Convenience. Prophylaxis. Gives the illusion of eliminating the possibility that something could go wrong.  Familiar?



From Chapter 9, “What Do You Need a Uterus for, Anyway”:

When I confront a gynecologist with the staggering rise in the hysterectomy rate he almost always responds with the “blame the victim” excuse. It is remarkable how pliable doctors claim to be in the hands of their female patients when the result is income from non-diseases that they can treat. To hear them tell it, they simply can’t resist when patients plead for surgery they don’t need. Besides, the doctors maintain, it wouldn’t do any good to say “no,” because their patients would shop for another surgeon who is willing to do the job.


Mendelsohn continues:

I don’t believe that “popular demand” will explain away the fact that the United States has the highest hysterectomy rate in the world—two and one-half times that of England, and four times that of Sweden and some other European countries. A more reasonable explanation is the fact that those countries have state-paid health plans that remove the economic incentive to perform more surgery.
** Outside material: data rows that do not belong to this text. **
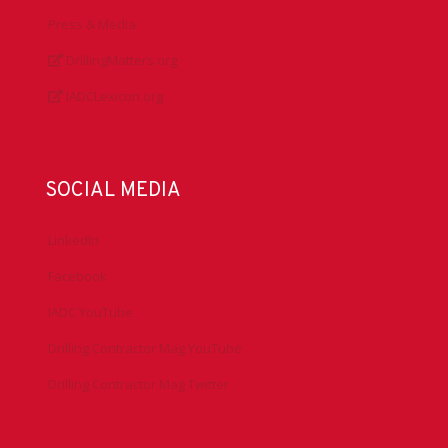
Press & Media
DrillingMatters.org
IADCLexicon.org
SOCIAL MEDIA
LinkedIn
Facebook
IADC YouTube
Drilling Contractor Mag YouTube
Drilling Contractor Mag Twitter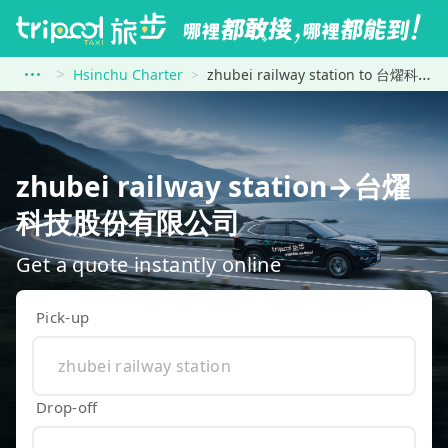
Hsinchu Charter
zhubei railway station to 台燿科技股份有限公司
zhubei railway station→台燿
科技股份有限公司
Get a quote instantly online
Pick-up
Drop-off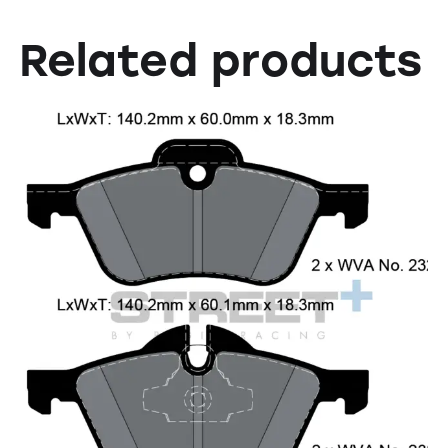
Related products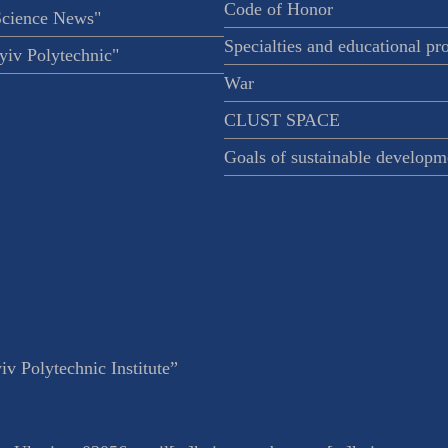
Code of Honor
Science News"
Specialties and educational p
iv Polytechnic"
War
CLUST SPACE
Goals of sustainable developm
v Polytechnic Institute”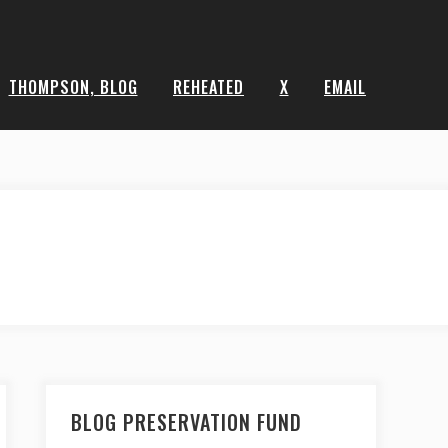
THOMPSON, BLOG
REHEATED
X
EMAIL
BLOG PRESERVATION FUND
The study Comparison of a Trial of Labor with an Elective Second Cesarean Section, which appeared in the New England Journal of Medicine in September 1996, found that women with insurance were twice as likely to undergo Cesarean sections as uninsured women who give birth at public hospitals. This finding is not mentioned in the abstract.


Would this not suggest that doctors are more likely to perform a c-section on a woman with private insurance because they are more likely to be reimbursed at a higher rate?